By Marcie Geffner · Bankrate.com
Thursday, September 16, 2010
Posted: 4 pm ET

Holden Lewis is on vacation for the week. Marcie Geffner will be writing guest posts while he is out.

Yet another new mortgage assistance program will offer some California homeowners subsidies and grants to help them make their mortgage payments, reinstate a mortgage that's in arrears or pay off part of the principal on their loan.

That sounds like good news for those who qualify. But once again, the rules are so restrictive that the number of recipients may be few.

The money, nearly $700 million, comes from the federal government through the California Housing Finance Agency, known as CalHFA.

The program will hand out:

• Up to $1,500 or 50 percent of the mortgage payment (whichever is less) per month for six months to unemployed homeowners in imminent danger of foreclosure.

• Up to $15,000 or 50 percent of the past-due mortgage amount (whichever is less) to homeowners who need to reinstate their loan to avoid foreclosure. The lender, servicer, mortgage insurer and/or borrower must kick in a dollar-for-dollar match.

• Up to $50,000 to homeowners who have "severe negative equity" to reduce their principal balance to a market level to "prevent avoidable foreclosures and promote sustainable homeownership," according to program website, Keep Your Home California.

• Relocation assistance to homeowners who complete a short sale or deed-in-lieu foreclosure.

Extracted material:
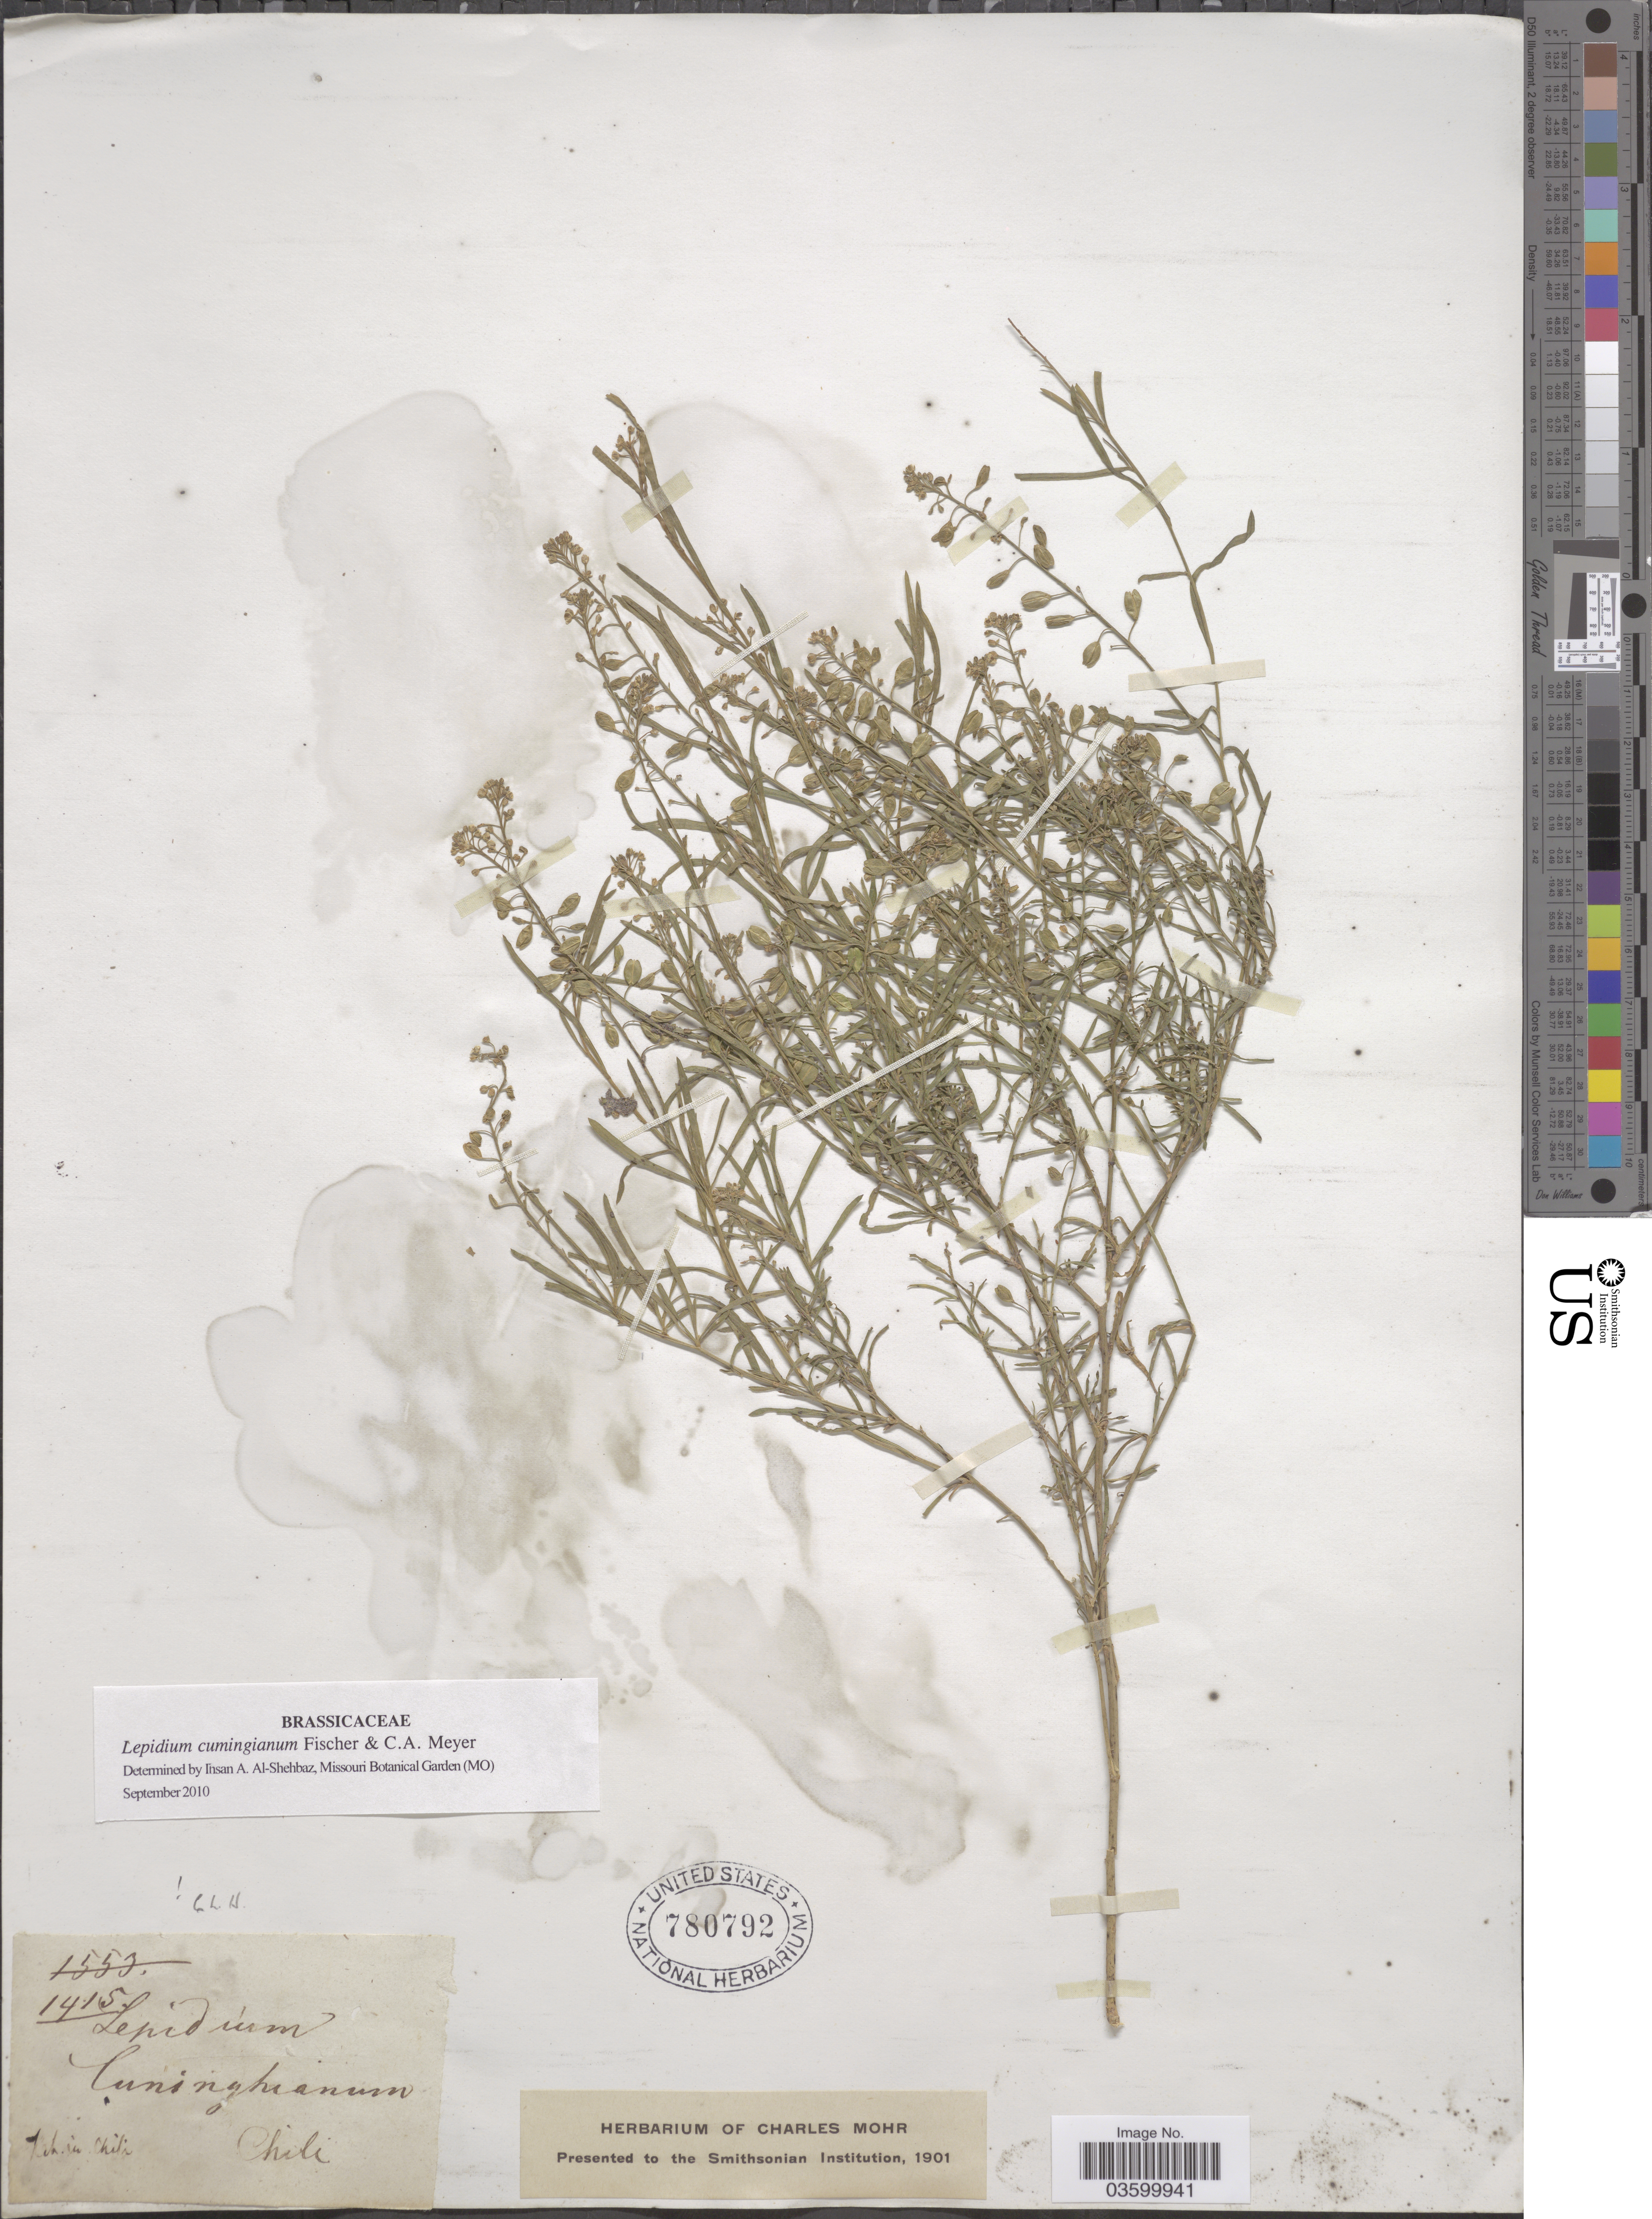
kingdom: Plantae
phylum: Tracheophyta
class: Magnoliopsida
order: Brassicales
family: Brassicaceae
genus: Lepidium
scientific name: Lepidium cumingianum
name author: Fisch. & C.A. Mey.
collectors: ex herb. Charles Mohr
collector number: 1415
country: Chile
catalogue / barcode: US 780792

Problem requirements:
In the post on California mortgage assistance, what is the most an unemployed homeowner can receive each month, and for how long? The records have no connection to the text.

Solution for this problem:
Up to $1,500 or 50 percent of the mortgage payment, whichever is less, each month for six months.